Problems and tasks
**1)** According to the forum thread on screen material calculators, how many lumens does the Epson 5010 advertise?
**2)** Summarize the forum thread on screen material calculators in two sentences.
**3)** Continue the forum thread on screen material calculators from the point where it stops.

# When using a Screen Material Calculator...



## JimShaw (Apr 30, 2012)

When using a Screen Material Calculator on a screen manufacturer's website, you're asked to plug in the Ratio (in my case 16:9), the Screen Size, Light Level in the room and the PJ's Lumens to help determine what material and gain should be used in that room.

Now my question:

When inputting the PJ's Lumens, should the PJ's advertised Lumens be used OR the Lumens in Best Picture mode? I have noticed there can be a big difference in both. As an example the Epson 5010 advertises 2400 Lumens but in Best Picture mode, post calibration, it is probably around 630 lumens.


Here is an example of the Calculator
http://www.screeninnovations.com/tools/screen-wizard/




m


----------



## Alan Brown (Jun 7, 2006)

JimShaw said:


> When using a Screen Material Calculator on a screen manufacturer's website, you're asked to plug in the Ratio (in my case 16:9), the Screen Size, Light Level in the room and the PJ's Lumens to help determine what material and gain should be used in that room.
> 
> Now my question:
> 
> ...


You're wise to not rely on manufacturers' claims about peak light output. The "best picture mode" from an actual review is a much more realistic metric. Even that can vary with a fully calibrated state and how far the lens will be from the screen. Some lenses affect light output depending on where along their zoom range the projector is used. It's also wise to look for screen reviews, since manufacturers' gain figures have also been proven to be inaccurate.

Best regards and beautiful pictures,
Alan Brown, President
CinemaQuest, Inc.
A Lion AV Consultants affiliate

"Advancing the art and science of electronic imaging"


----------



## JimShaw (Apr 30, 2012)

Alan Brown said:


> You're wise to not rely on manufacturers' claims about peak light output. The "best picture mode" from an actual review is a much more realistic metric. Even that can vary with a fully calibrated state and how far the lens will be from the screen. Some lenses affect light output depending on where along their zoom range the projector is used. It's also wise to look for screen reviews, since manufacturers' gain figures have also been proven to be inaccurate.
> 
> Best regards and beautiful pictures,
> Alan Brown, President
> ...


Alan

I thank you for the input.

This will be my first PJ and screen set up and I am finding it to be a major, complicated, stressful decision. So may variables and if one guess wrong, it can be costly especially if you're looking at $3000 PJ's and $5000 screens



m


----------



## Alan Brown (Jun 7, 2006)

JimShaw said:


> Alan
> 
> I thank you for the input.

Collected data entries
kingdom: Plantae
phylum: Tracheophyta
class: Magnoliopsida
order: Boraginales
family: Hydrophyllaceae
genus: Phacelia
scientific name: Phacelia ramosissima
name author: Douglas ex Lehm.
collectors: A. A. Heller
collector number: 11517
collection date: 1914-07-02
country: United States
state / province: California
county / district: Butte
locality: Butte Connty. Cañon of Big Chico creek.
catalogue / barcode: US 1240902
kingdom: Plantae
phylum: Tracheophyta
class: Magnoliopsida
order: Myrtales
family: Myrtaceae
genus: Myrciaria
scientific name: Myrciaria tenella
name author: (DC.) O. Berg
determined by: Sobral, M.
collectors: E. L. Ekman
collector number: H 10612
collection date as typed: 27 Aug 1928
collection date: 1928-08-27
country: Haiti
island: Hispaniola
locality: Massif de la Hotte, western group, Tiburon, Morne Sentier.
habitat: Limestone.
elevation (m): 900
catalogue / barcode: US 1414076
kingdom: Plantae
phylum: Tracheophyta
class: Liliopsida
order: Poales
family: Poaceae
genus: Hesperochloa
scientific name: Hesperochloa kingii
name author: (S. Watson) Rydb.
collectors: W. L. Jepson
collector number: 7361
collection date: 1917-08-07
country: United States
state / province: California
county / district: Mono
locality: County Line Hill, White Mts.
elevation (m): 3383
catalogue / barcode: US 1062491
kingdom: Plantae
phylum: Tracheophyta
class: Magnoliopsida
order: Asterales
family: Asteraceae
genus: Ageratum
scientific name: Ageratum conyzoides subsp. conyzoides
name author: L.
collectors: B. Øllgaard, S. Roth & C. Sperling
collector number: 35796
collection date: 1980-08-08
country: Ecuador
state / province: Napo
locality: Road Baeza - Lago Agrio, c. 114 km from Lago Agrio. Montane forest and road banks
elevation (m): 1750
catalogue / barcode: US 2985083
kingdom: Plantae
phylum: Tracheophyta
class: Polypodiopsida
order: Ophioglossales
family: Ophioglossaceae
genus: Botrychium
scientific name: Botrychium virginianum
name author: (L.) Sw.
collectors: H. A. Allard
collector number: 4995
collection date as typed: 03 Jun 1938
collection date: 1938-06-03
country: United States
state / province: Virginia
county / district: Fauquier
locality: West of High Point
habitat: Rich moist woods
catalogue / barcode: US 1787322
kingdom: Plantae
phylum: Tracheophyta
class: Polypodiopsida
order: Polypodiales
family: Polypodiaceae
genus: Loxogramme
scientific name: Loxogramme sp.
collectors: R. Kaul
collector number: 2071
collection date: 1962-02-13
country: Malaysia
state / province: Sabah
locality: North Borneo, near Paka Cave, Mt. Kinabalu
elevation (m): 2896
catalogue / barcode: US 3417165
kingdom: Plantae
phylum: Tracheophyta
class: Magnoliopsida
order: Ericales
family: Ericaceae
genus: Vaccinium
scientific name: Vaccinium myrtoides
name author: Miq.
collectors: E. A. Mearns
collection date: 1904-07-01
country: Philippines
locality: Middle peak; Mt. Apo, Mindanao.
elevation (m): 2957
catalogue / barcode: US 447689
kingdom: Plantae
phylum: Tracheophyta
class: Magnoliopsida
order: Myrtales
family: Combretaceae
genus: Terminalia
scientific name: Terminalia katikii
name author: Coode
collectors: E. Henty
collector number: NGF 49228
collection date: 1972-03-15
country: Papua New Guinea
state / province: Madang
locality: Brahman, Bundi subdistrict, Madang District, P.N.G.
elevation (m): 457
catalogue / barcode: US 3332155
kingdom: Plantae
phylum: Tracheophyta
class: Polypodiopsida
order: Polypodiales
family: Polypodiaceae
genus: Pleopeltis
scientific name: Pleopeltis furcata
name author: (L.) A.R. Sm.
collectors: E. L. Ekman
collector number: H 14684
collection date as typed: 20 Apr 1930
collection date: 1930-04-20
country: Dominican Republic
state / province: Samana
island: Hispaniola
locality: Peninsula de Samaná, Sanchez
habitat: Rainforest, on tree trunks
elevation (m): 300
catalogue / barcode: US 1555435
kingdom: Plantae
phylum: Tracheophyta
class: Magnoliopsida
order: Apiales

Per-task outputs
**1)** 2400 lumens.

**2)** A poster asks whether a screen material calculator should be given a projector's advertised lumens or its lumens in Best Picture mode, noting that the Epson 5010 advertises 2400 lumens but probably gives around 630 in Best Picture mode after calibration. A reply advises not relying on manufacturers' peak light claims and calls the Best Picture mode figure from an actual review more realistic, and the poster, who is setting up a first projector and screen, describes the decision as complicated, stressful and potentially costly.

**3)**
> 
> This will be my first PJ and screen set up and I am finding it to be a major, complicated, stressful decision. So may variables and if one guess wrong, it can be costly especially if you're looking at $3000 PJ's and $5000 screensm


Front projection display systems are much more complex than most consumers realize. Missed details can have a noticeable effect upon final image quality. Image quality is the final arbiter when determining what to devote your time and money to in composing the entire system. Unless you plan a dedicated room and sufficient budget, compromises will have to be evaluated and balanced against one another. Perhaps you have access to local professional design consultation resources. Paying a credentialed, experienced professional for their time to do a site inspection or blueprint analysis, plus conduct a personal interview, can reduce or eliminate unrecognized pitfalls in designing the system. A couple of hundred dollars for an hour or two of their time can save mistakes and expense in the long run. If you can make such an expense part of your budget, I recommend it highly. If you don't live near enough to a qualified professional, you'll have to make do with other sources for help.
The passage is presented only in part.